From the first line of the records through the line containing "due to its complexity.", retype every line exactly and nothing else.

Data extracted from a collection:
■ ■ ■

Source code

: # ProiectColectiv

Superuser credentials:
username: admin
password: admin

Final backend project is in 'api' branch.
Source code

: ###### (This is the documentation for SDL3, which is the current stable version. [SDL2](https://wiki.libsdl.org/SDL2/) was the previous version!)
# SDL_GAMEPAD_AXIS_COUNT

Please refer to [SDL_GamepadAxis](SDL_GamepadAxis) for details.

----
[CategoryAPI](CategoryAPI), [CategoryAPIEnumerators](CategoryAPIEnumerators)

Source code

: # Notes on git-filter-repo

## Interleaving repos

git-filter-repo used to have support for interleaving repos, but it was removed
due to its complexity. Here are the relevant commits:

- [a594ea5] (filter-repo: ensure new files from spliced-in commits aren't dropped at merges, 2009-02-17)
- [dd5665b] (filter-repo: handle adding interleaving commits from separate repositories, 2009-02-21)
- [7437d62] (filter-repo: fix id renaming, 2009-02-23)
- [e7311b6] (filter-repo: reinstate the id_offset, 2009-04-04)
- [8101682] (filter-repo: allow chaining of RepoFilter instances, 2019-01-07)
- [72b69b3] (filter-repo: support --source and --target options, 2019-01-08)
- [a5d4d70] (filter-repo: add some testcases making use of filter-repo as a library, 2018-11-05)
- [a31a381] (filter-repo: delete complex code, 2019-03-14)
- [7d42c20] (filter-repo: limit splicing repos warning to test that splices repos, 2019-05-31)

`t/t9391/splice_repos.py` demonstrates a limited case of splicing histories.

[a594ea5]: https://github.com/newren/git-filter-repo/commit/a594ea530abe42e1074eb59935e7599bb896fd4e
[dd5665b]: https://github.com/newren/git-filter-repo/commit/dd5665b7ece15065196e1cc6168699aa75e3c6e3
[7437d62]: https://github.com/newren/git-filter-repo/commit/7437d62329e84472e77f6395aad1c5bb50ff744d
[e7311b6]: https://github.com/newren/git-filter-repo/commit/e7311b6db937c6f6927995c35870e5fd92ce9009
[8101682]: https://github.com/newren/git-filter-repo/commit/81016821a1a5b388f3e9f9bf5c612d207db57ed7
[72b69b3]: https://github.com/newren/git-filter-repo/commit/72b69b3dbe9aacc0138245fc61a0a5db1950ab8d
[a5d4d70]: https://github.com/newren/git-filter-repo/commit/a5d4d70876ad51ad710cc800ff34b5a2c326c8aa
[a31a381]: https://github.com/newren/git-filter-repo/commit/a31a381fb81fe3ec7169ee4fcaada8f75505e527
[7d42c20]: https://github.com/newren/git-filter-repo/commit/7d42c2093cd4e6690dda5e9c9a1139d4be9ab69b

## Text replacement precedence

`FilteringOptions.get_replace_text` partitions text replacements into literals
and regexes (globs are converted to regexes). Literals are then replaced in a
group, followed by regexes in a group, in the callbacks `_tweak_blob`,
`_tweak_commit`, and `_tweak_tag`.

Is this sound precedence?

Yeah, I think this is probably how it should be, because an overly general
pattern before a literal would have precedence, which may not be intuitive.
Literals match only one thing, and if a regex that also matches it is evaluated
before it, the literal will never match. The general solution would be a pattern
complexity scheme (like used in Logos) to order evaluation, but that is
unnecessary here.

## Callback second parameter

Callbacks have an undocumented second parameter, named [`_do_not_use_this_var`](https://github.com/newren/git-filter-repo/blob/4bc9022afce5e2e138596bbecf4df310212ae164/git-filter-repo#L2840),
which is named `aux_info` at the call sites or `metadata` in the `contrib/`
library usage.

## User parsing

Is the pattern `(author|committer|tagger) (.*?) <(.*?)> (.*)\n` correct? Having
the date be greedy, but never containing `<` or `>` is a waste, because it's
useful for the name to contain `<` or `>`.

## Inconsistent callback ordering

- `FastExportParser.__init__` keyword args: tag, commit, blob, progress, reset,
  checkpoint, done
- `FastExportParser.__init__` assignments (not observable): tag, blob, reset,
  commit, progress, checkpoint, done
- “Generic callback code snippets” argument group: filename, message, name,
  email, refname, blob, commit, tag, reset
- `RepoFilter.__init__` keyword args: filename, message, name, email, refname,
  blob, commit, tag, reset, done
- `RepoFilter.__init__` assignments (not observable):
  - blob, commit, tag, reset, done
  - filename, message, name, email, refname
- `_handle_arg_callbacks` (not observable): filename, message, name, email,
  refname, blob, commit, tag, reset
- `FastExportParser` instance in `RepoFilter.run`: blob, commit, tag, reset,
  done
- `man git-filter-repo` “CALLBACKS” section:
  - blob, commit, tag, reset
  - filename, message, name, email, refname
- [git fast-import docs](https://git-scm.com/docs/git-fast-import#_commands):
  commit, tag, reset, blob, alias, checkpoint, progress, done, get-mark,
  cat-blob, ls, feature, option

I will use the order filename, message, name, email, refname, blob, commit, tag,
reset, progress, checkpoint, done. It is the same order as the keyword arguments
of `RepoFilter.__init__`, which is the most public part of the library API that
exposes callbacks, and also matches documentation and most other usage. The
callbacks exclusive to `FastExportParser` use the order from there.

■ ■ ■

ANSWER SECTION:
Source code

: # ProiectColectiv

Superuser credentials:
username: admin
password: admin

Final backend project is in 'api' branch.
Source code

: ###### (This is the documentation for SDL3, which is the current stable version. [SDL2](https://wiki.libsdl.org/SDL2/) was the previous version!)
# SDL_GAMEPAD_AXIS_COUNT

Please refer to [SDL_GamepadAxis](SDL_GamepadAxis) for details.

----
[CategoryAPI](CategoryAPI), [CategoryAPIEnumerators](CategoryAPIEnumerators)

Source code

: # Notes on git-filter-repo

## Interleaving repos

git-filter-repo used to have support for interleaving repos, but it was removed
due to its complexity. Here are the relevant commits:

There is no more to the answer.